Bewertung ohne rechtliche Folgen

Das IQWiG weist darauf hin, dass die eingehenden Nutzendaten dem Stand von 2010 und die Kostendaten dem Stand von 2011 entsprechen. Für aktuelle Ergebnisse müssten die Analysen aktualisiert werden. Da Venlafaxin und Mirtazapin mittlerweile in Festbetragsgruppen eingeordnet wurden, haben sich deren Preise verringert und damit die Kostendaten verändert. Das IQWiG hat dies jedoch nicht mehr berücksichtigt, denn die Bewertung hat nach der geltenden Rechtslage ohnehin keine rechtlichen Folgen. Dafür hatte das IQWiG ein anderes Ziel: „Wir wollten testen, ob die von uns favorisierte Methode der Effizienzgrenze tauglich ist und zu belastbaren Ergebnissen führt“, erklärte IQWiG-Chef Prof. Dr. Jürgen Windeler und ergänzte, „und dieser Test war erfolgreich.“

Offene Fragen

Doch weist auch das IQWiG in einer Pressemitteilung auf weiter bestehende Herausforderungen hin. Es sei immer noch strittig, wie verschiedene Aspekte von Nutzen und Schaden gewichtet und zu einer Gesamtaussage aggregiert werden sollen. Das IQWiG habe dazu Methoden testen lassen, die Patientenpräferenzen für diese Aufgabe nutzen. – Diese Bemerkung unterstreicht, dass das IQWiG hier offenbar Handlungsbedarf sieht, und ist praktisch relevant, weil sich diese wichtige Frage auch bei der frühen Nutzenbewertung stellt. – Zur Kosten-Nutzen-Bewertung beklagt das IQWiG den Mangel an Daten, insbesondere auf der Kostenseite.
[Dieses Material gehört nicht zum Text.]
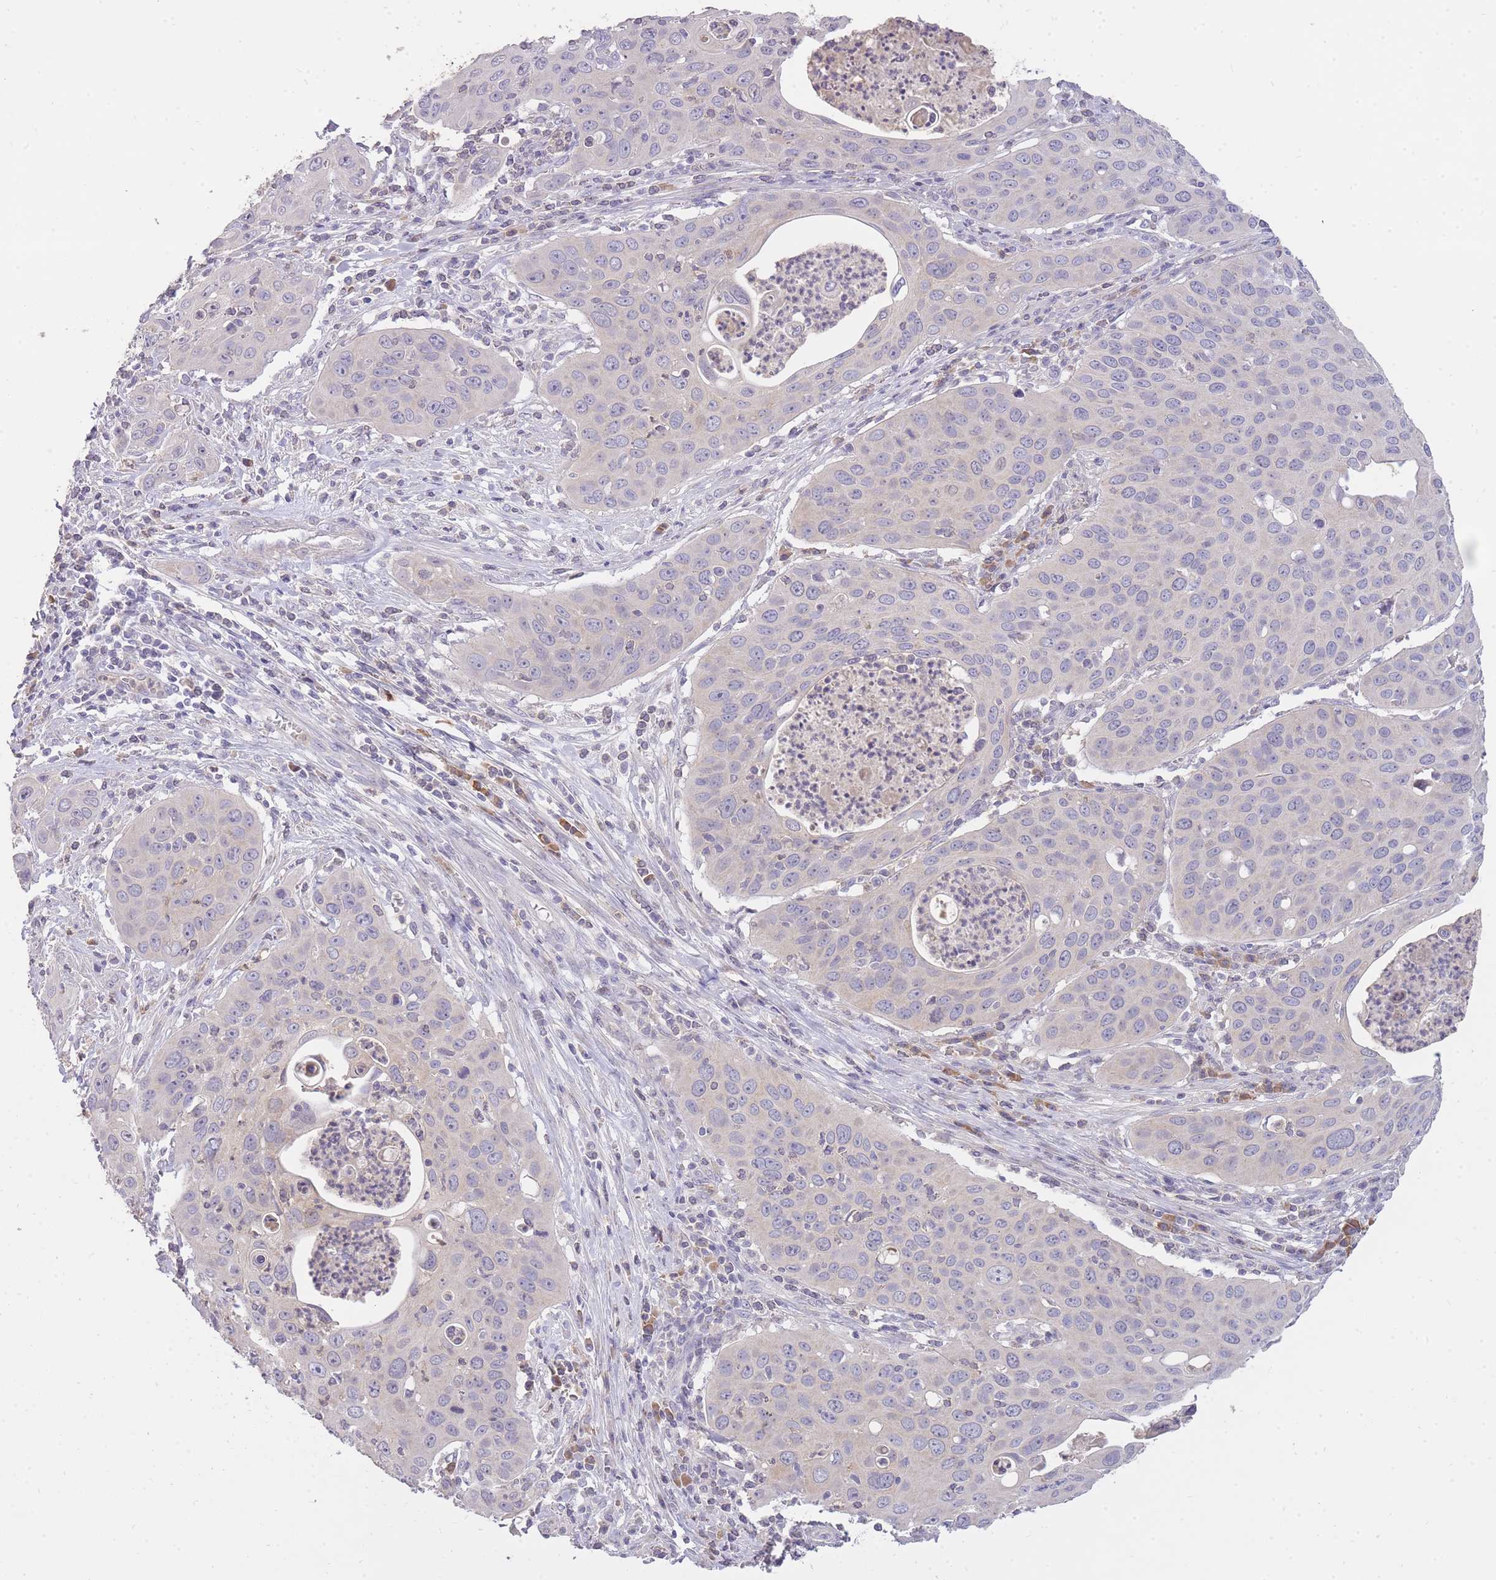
{"staining": {"intensity": "negative", "quantity": "none", "location": "none"}, "tissue": "cervical cancer", "cell_type": "Tumor cells", "image_type": "cancer", "snomed": [{"axis": "morphology", "description": "Squamous cell carcinoma, NOS"}, {"axis": "topography", "description": "Cervix"}], "caption": "DAB immunohistochemical staining of cervical squamous cell carcinoma displays no significant positivity in tumor cells.", "gene": "FRG2C", "patient": {"sex": "female", "age": 36}}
Denn die Abrechnungsdaten der Krankenkassen seien in Deutschland nicht frei verfügbar.

Trotz dieser Probleme erklärte Windeler, die Ergebnisse von Kosten-Nutzen-Bewertungen könnten „ein wichtiger Baustein sein, wenn es darum geht, über Preise zu verhandeln und Entscheidungen über Erstattungen zu treffen.“ Nun müsse über den Stellenwert dieses Bausteins diskutiert werden. Dabei müsse es auch darum gehen, wie viel Aufwand betrieben werden solle. Damit richtete der IQWiG-Chef das Augenmerk auf einen problematischen Aspekt des Verfahrens. Denn der Aufwand der vorgelegten Kosten-Nutzen-Bewertung war sehr erheblich, obwohl etliche angestrebte Betrachtungen aus Mangel an Daten gar nicht durchgeführt werden konnten.